Orbaek is also co-author of “Inorganic Chemistry for Dummies,” which he will be signing copies of Dec. 5 at 4 p.m. at the Rice Bookstore.
Moramay Lopez-Alsonso, an assistant professor of history and a Baker Institute Rice Scholar, has been selected to receive the Conference on Latin American History’s 2013 Mexican History Book Prize for her book “Measuring Up: A History of Living Standards in Mexico, 1850–1950.” The prize will be presented at the Conference on Latin American History’s annual meeting in Washington, D.C., Jan. 3.

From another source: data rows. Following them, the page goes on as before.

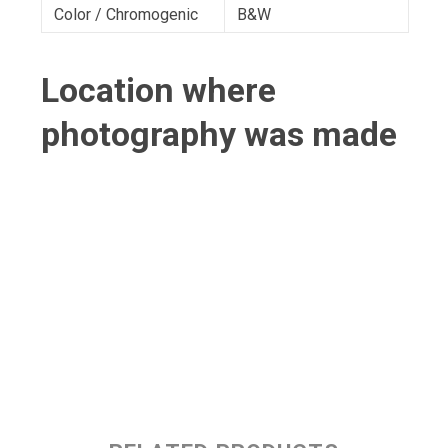
Color / Chromogenic
B&W
Location where
photography was made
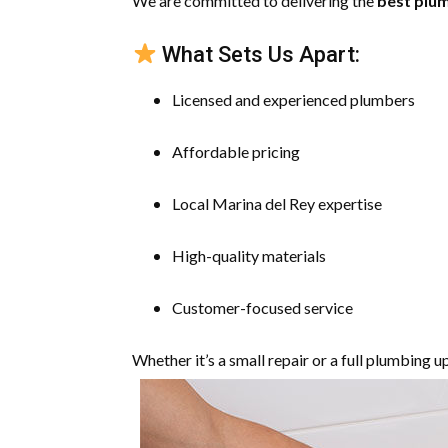
We are committed to delivering the
best plum
What Sets Us Apart:
Licensed and experienced plumbers
Affordable pricing
Local Marina del Rey expertise
High-quality materials
Customer-focused service
Whether it’s a small repair or a full plumbing u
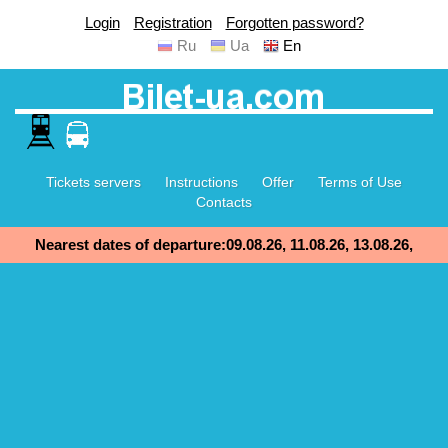
Login
Registration
Forgotten password?
Ru
Ua
En
Tickets servers
Instructions
Offer
Terms of Use
Contacts
Nearest dates of departure:09.08.26, 11.08.26, 13.08.26,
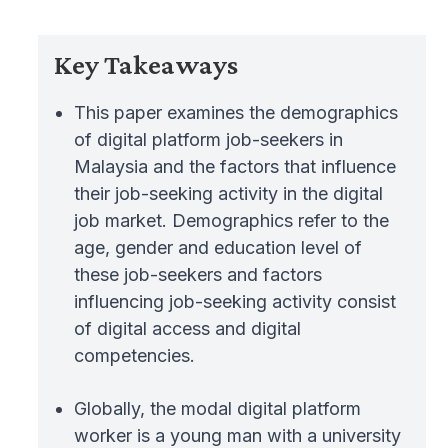
Key Takeaways
This paper examines the demographics
of digital platform job-seekers in
Malaysia and the factors that influence
their job-seeking activity in the digital
job market. Demographics refer to the
age, gender and education level of
these job-seekers and factors
influencing job-seeking activity consist
of digital access and digital
competencies.
Globally, the modal digital platform
worker is a young man with a university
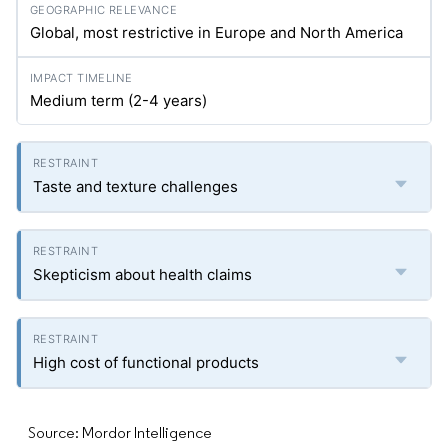
Global, most restrictive in Europe and North America
Medium term (2-4 years)
Taste and texture challenges
Skepticism about health claims
High cost of functional products
Source: Mordor Intelligence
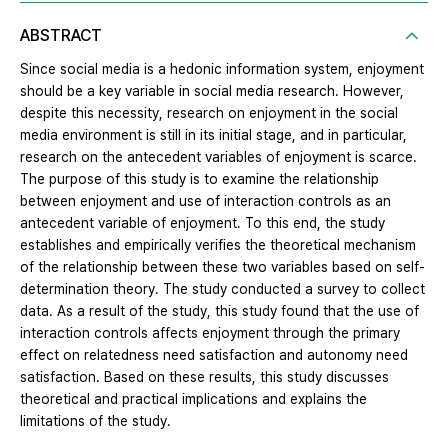
ABSTRACT
Since social media is a hedonic information system, enjoyment
should be a key variable in social media research. However,
despite this necessity, research on enjoyment in the social
media environment is still in its initial stage, and in particular,
research on the antecedent variables of enjoyment is scarce.
The purpose of this study is to examine the relationship
between enjoyment and use of interaction controls as an
antecedent variable of enjoyment. To this end, the study
establishes and empirically verifies the theoretical mechanism
of the relationship between these two variables based on self-
determination theory. The study conducted a survey to collect
data. As a result of the study, this study found that the use of
interaction controls affects enjoyment through the primary
effect on relatedness need satisfaction and autonomy need
satisfaction. Based on these results, this study discusses
theoretical and practical implications and explains the
limitations of the study.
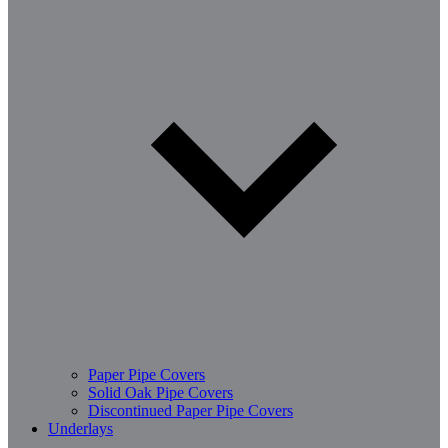
Paper Pipe Covers
Solid Oak Pipe Covers
Discontinued Paper Pipe Covers
Underlays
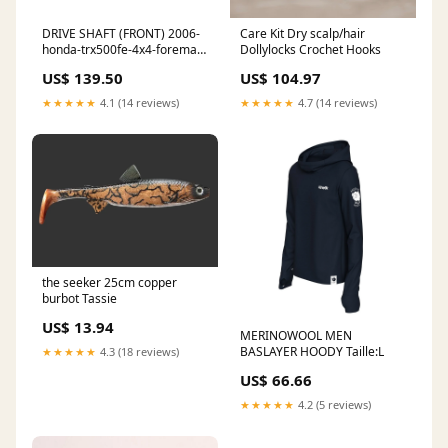
DRIVE SHAFT (FRONT) 2006-
Care Kit Dry scalp/hair
honda-trx500fe-4x4-foreman-
Dollylocks Crochet Hooks
esi8621777
US$ 139.50
US$ 104.97
★★★★★
4.1 (14 reviews)
★★★★★
4.7 (14 reviews)
the seeker 25cm copper
burbot Tassie
US$ 13.94
MERINOWOOL MEN
BASLAYER HOODY Taille:L
★★★★★
4.3 (18 reviews)
US$ 66.66
★★★★★
4.2 (5 reviews)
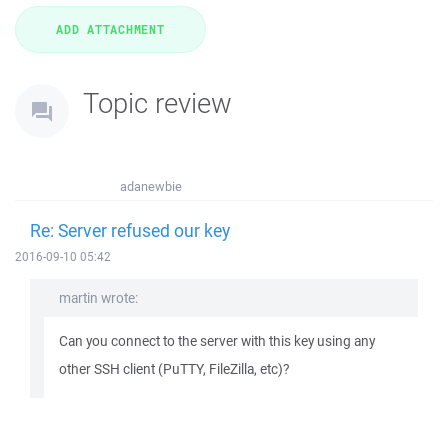
Topic review
adanewbie
Re: Server refused our key
2016-09-10 05:42
martin wrote:
Can you connect to the server with this key using any
other SSH client (PuTTY, FileZilla, etc)?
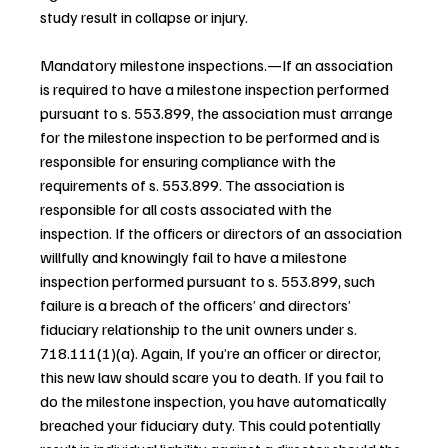
study result in collapse or injury.
Mandatory milestone inspections.—If an association 
is required to have a milestone inspection performed 
pursuant to s. 553.899, the association must arrange 
for the milestone inspection to be performed and is 
responsible for ensuring compliance with the 
requirements of s. 553.899. The association is 
responsible for all costs associated with the 
inspection. If the officers or directors of an association 
willfully and knowingly fail to have a milestone 
inspection performed pursuant to s. 553.899, such 
failure is a breach of the officers’ and directors’ 
fiduciary relationship to the unit owners under s. 
718.111(1)(a). Again, If you’re an officer or director, 
this new law should scare you to death. If you fail to 
do the milestone inspection, you have automatically 
breached your fiduciary duty. This could potentially 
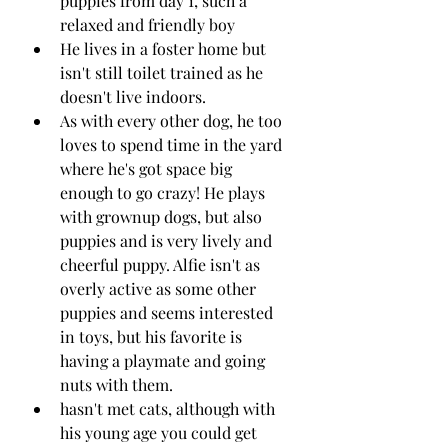
puppies from day 1, such a 
relaxed and friendly boy 
He lives in a foster home but 
isn't still toilet trained as he 
doesn't live indoors.
As with every other dog, he too 
loves to spend time in the yard 
where he's got space big 
enough to go crazy! He plays 
with grownup dogs, but also 
puppies and is very lively and 
cheerful puppy. Alfie isn't as 
overly active as some other 
puppies and seems interested 
in toys, but his favorite is 
having a playmate and going 
nuts with them.
hasn't met cats, although with 
his young age you could get 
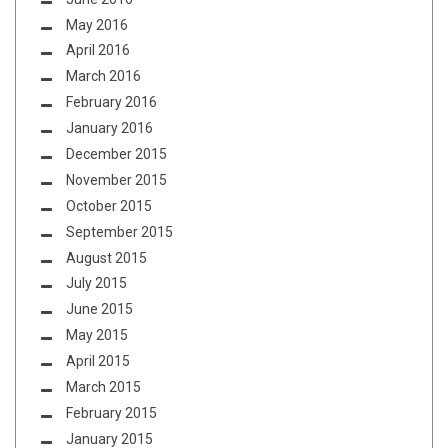
May 2016
April 2016
March 2016
February 2016
January 2016
December 2015
November 2015
October 2015
September 2015
August 2015
July 2015
June 2015
May 2015
April 2015
March 2015
February 2015
January 2015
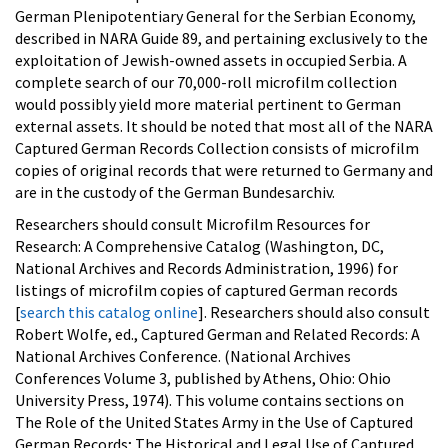
German Plenipotentiary General for the Serbian Economy,
described in NARA Guide 89, and pertaining exclusively to the
exploitation of Jewish-owned assets in occupied Serbia. A
complete search of our 70,000-roll microfilm collection
would possibly yield more material pertinent to German
external assets. It should be noted that most all of the NARA
Captured German Records Collection consists of microfilm
copies of original records that were returned to Germany and
are in the custody of the German Bundesarchiv.
Researchers should consult Microfilm Resources for
Research: A Comprehensive Catalog (Washington, DC,
National Archives and Records Administration, 1996) for
listings of microfilm copies of captured German records
[
search this catalog online
]. Researchers should also consult
Robert Wolfe, ed., Captured German and Related Records: A
National Archives Conference. (National Archives
Conferences Volume 3, published by Athens, Ohio: Ohio
University Press, 1974). This volume contains sections on
The Role of the United States Army in the Use of Captured
German Records; The Historical and Legal Use of Captured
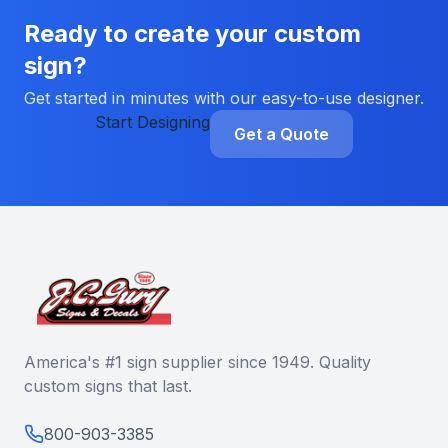
Ready to create your custom
sign?
Get started in minutes with our easy-to-use designer.
Start Designing
Get a Quote
America's #1 sign supplier since 1949. Quality
custom signs that last.
800-903-3385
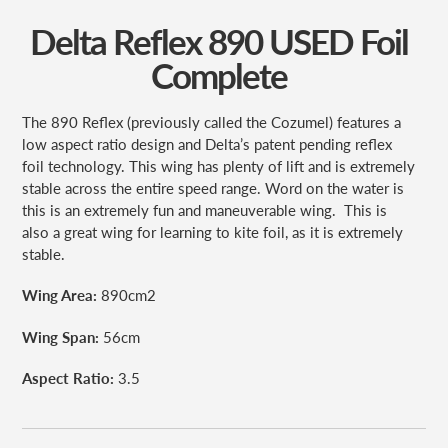
Delta Reflex 890 USED Foil
Complete
The 890 Reflex (previously called the Cozumel) features a
low aspect ratio design and Delta’s patent pending reflex
foil technology. This wing has plenty of lift and is extremely
stable across the entire speed range. Word on the water is
this is an extremely fun and maneuverable wing.
This is
also a great wing for learning to kite foil, as it is extremely
stable.
Wing Area:
890cm
2
Wing Span:
56cm
Aspect Ratio:
3.5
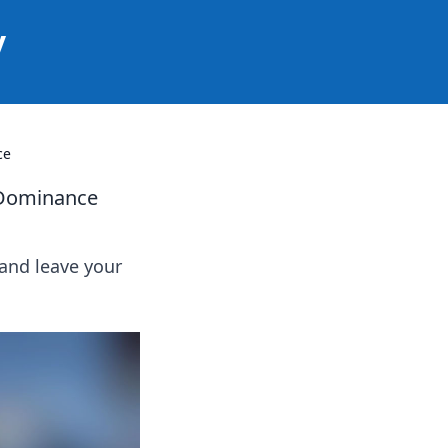
y
ce
 Dominance
and leave your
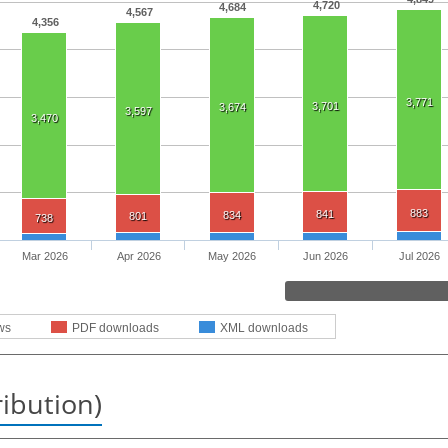
4,720
4,684
4,567
4,356
3,771
3,701
3,674
3,597
3,470
883
841
834
801
738
Mar 2026
Apr 2026
May 2026
Jun 2026
Jul 2026
ws
PDF downloads
XML downloads
ribution)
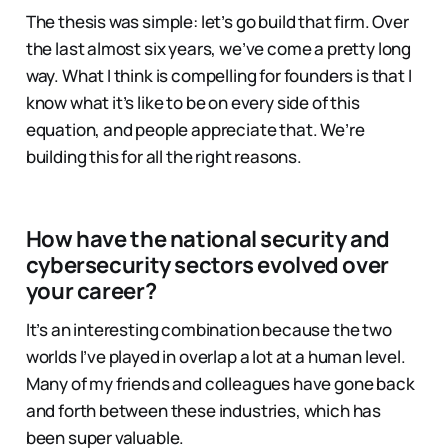
The thesis was simple: let’s go build that firm. Over
the last almost six years, we’ve come a pretty long
way. What I think is compelling for founders is that I
know what it’s like to be on every side of this
equation, and people appreciate that. We’re
building this for all the right reasons.
How have the national security and
cybersecurity sectors evolved over
your career?
It’s an interesting combination because the two
worlds I’ve played in overlap a lot at a human level.
Many of my friends and colleagues have gone back
and forth between these industries, which has
been super valuable.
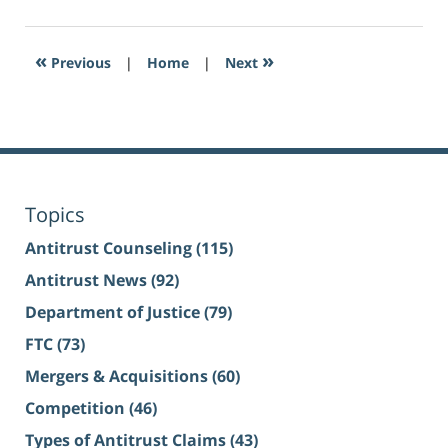
«
»
Previous
|
Home
|
Next
Topics
Antitrust Counseling
(115)
Antitrust News
(92)
Department of Justice
(79)
FTC
(73)
Mergers & Acquisitions
(60)
Competition
(46)
Types of Antitrust Claims
(43)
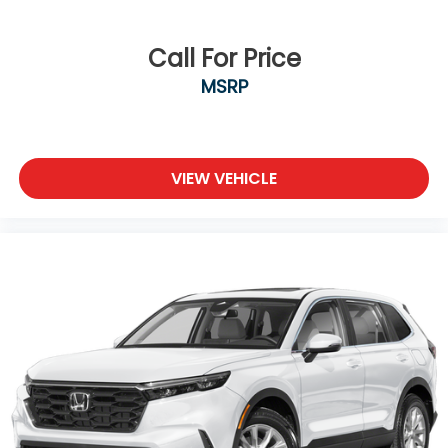
Call For Price
MSRP
VIEW VEHICLE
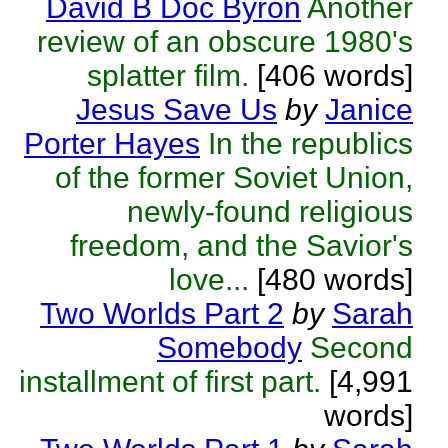
David B Doc Byron
Another
review of an obscure 1980's
splatter film.
[406 words]
Jesus Save Us
by
Janice
Porter Hayes
In the republics
of the former Soviet Union,
newly-found religious
freedom, and the Savior's
love...
[480 words]
Two Worlds Part 2
by
Sarah
Somebody
Second
installment of first part.
[4,991
words]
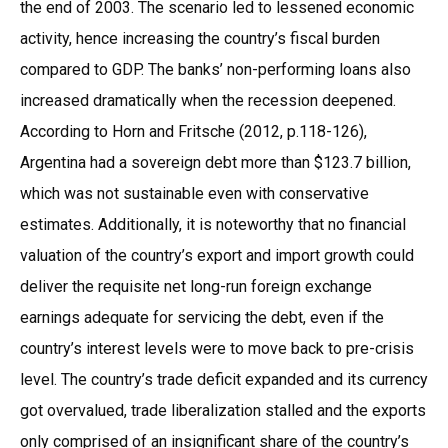
the end of 2003. The scenario led to lessened economic
activity, hence increasing the country’s fiscal burden
compared to GDP. The banks’ non-performing loans also
increased dramatically when the recession deepened.
According to Horn and Fritsche (2012, p.118-126),
Argentina had a sovereign debt more than $123.7 billion,
which was not sustainable even with conservative
estimates. Additionally, it is noteworthy that no financial
valuation of the country’s export and import growth could
deliver the requisite net long-run foreign exchange
earnings adequate for servicing the debt, even if the
country’s interest levels were to move back to pre-crisis
level. The country’s trade deficit expanded and its currency
got overvalued, trade liberalization stalled and the exports
only comprised of an insignificant share of the country’s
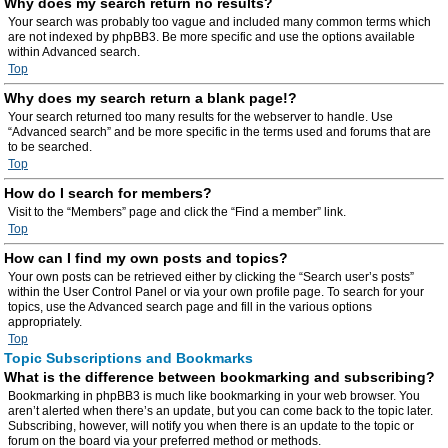
Why does my search return no results?
Your search was probably too vague and included many common terms which
are not indexed by phpBB3. Be more specific and use the options available
within Advanced search.
Top
Why does my search return a blank page!?
Your search returned too many results for the webserver to handle. Use
“Advanced search” and be more specific in the terms used and forums that are
to be searched.
Top
How do I search for members?
Visit to the “Members” page and click the “Find a member” link.
Top
How can I find my own posts and topics?
Your own posts can be retrieved either by clicking the “Search user’s posts”
within the User Control Panel or via your own profile page. To search for your
topics, use the Advanced search page and fill in the various options
appropriately.
Top
Topic Subscriptions and Bookmarks
What is the difference between bookmarking and subscribing?
Bookmarking in phpBB3 is much like bookmarking in your web browser. You
aren’t alerted when there’s an update, but you can come back to the topic later.
Subscribing, however, will notify you when there is an update to the topic or
forum on the board via your preferred method or methods.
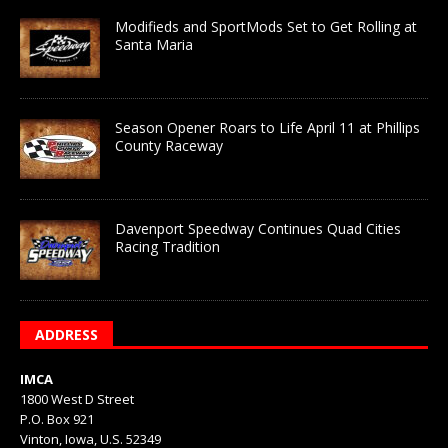
Modifieds and SportMods Set to Get Rolling at
Santa Maria
Season Opener Roars to Life April 11 at Phillips
County Raceway
Davenport Speedway Continues Quad Cities
Racing Tradition
ADDRESS
IMCA
1800 West D Street
P.O. Box 921
Vinton, Iowa, U.S. 52349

Patricia Reiff, professor of physics and astronomy, won the 2013 SPA Richard Carrington (SPARC) Education and Public Outreach Award from the American Geophyisical Union’s Space Physics and Aeronomy (SPA) Section. The award is presented annually to an individual who has had a significant and outstanding impact on students’ and the public’s understanding of science through their education and/or outreach activities. Reiff will receive the award Dec. 10 at the SPA Section Banquet at the AGU Fall Meeting in San Francisco.
Diana Strassmann, the Carolyn and Fred McManis Distinguished Professor in the Practice of the Humanities and director of Rice’s Program on Poverty, Justice and Human Capabilities (PJHC) based in the Center for the Study of Women, Gender and Sexuality, has been recognized with the Wikipedia WikiProject Human Rights’ “Human Rights Barnstar.” The award was granted “in deep appreciation” for the “massive contribution” Strassmann and students in PJHC’s core courses have made for several years to Wikipedia’s coverage of human rights issues. Strassmann is also founding editor of the journal Feminist Economics.
A team representing Rice’s Ken Kennedy Institute for Information Technology (K2I) made it to the semifinals in the Parallel Universe Computing Challenge, a game-show style event that was one of the highlights of last week’s SC13 conference in Denver. Sponsored by Intel, the competition featured eight teams that faced off live, onstage in a single-elimination tournament. Each match featured two rounds: a rapid-fire trivia challenge consisting of technical questions about parallel computing, supercomputing history and the high-performance computing industry; and a parallel code optimization challenge in which contestants were given 10 minutes to examine a piece of software code and make changes to improve its performance. Rice’s team, K2I^18 (shorthand for K2I Exascale Team), included team captain Vivek Sarkar, department chair and the E.D. Butcher Professor of Computer Science and professor of electrical and computer engineering; John Mellor-Crummey, professor of computer science and of electrical and computer engineering; computer science research scientists Zoran Budimlic and Mike Fagan; and computer science graduate students Karthik Murthy, Milind Chabbi, Shams Imam and Xu Liu. Each round could only have four team members participate and K2I^18 dispatched a team from Argonne National Laboratory in the first round and was edged out in the semifinals by a squad from the National Center for Supercomputing Applications at the University of Illinois at Urbana-Champaign. The winning team, Germany’s Gaussian Elimination Squad, designated its $25,000 prize to the Red Cross for Philippines typhoon relief.